§ **Required work**: Lay out every line of the entries below as a Markdown table with the columns Index and Text, numbering the rows and skipping blank lines. Omit the pictures from your answer.

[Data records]
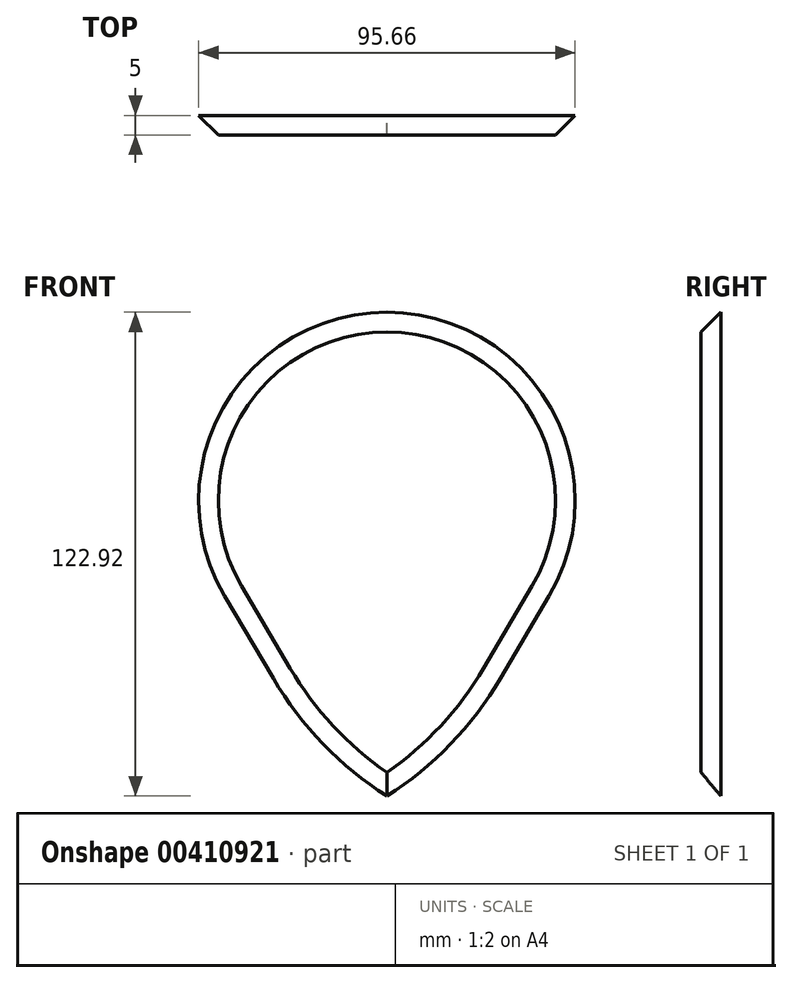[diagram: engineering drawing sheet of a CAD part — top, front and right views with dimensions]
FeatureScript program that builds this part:
annotation { "Feature Type Name" : "Feature", "Feature Type Description" : "" }
export const myFeature = defineFeature(function(context is Context, id is Id, definition is map)
    precondition{}
    {
        {
            var Q0;
            Q0=qCreatedBy(makeId("Front.planeOp"),FACE);
            var sketch = newSketch(context, id + "F0", { "sketchPlane" : qUnion([Q0])});
            skCircle(sketch, "E0", {"center": v(0, 0) * mm, "radius": 47.83 * mm});
            skLineSegment(sketch, "E1", {"start": v(-28.86, -45.22) * mm, "end": v(-41.2, -24.3) * mm});
            skArc(sketch, "E2", {"start": v(-28.86, -45.22) * mm, "mid": v(-16.2, -61.86) * mm, "end": v(0, -75.09) * mm});
            skLineSegment(sketch, "E3.MirrorCS", {"start": v(28.86, -45.22) * mm, "end": v(41.2, -24.3) * mm});
            skArc(sketch, "E4.MirrorCS", {"start": v(28.86, -45.22) * mm, "mid": v(16.2, -61.86) * mm, "end": v(0, -75.09) * mm});
            skSolve(sketch);
        }
        {
            var Q0;
            Q0 = qSketchRegion(id + "F0", true);
            extrude(context, id + "F1", {"entities" : qUnion([Q0]), "depth" : 5 * mm, "hasDraft" : true, "draftAngle" : 45 * degree, "draftPullDirection" : true});
        }
    });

§ **Completed task**:
| Index | Text |
|---|---|
| 1 | [diagram: engineering drawing sheet of a CAD part — top, front and right views with dimensions] |
| 2 | FeatureScript program that builds this part: |
| 3 | annotation { "Feature Type Name" : "Feature", "Feature Type Description" : "" } |
| 4 | export const myFeature = defineFeature(function(context is Context, id is Id, definition is map) |
| 5 |     precondition{} |
| 6 |     { |
| 7 |         { |
| 8 |             var Q0; |
| 9 |             Q0=qCreatedBy(makeId("Front.planeOp"),FACE); |
| 10 |             var sketch = newSketch(context, id + "F0", { "sketchPlane" : qUnion([Q0])}); |
| 11 |             skCircle(sketch, "E0", {"center": v(0, 0) * mm, "radius": 47.83 * mm}); |
| 12 |             skLineSegment(sketch, "E1", {"start": v(-28.86, -45.22) * mm, "end": v(-41.2, -24.3) * mm}); |
| 13 |             skArc(sketch, "E2", {"start": v(-28.86, -45.22) * mm, "mid": v(-16.2, -61.86) * mm, "end": v(0, -75.09) * mm}); |
| 14 |             skLineSegment(sketch, "E3.MirrorCS", {"start": v(28.86, -45.22) * mm, "end": v(41.2, -24.3) * mm}); |
| 15 |             skArc(sketch, "E4.MirrorCS", {"start": v(28.86, -45.22) * mm, "mid": v(16.2, -61.86) * mm, "end": v(0, -75.09) * mm}); |
| 16 |             skSolve(sketch); |
| 17 |         } |
| 18 |         { |
| 19 |             var Q0; |
| 20 |             Q0 = qSketchRegion(id + "F0", true); |
| 21 |             extrude(context, id + "F1", {"entities" : qUnion([Q0]), "depth" : 5 * mm, "hasDraft" : true, "draftAngle" : 45 * degree, "draftPullDirection" : true}); |
| 22 |         } |
| 23 |     }); |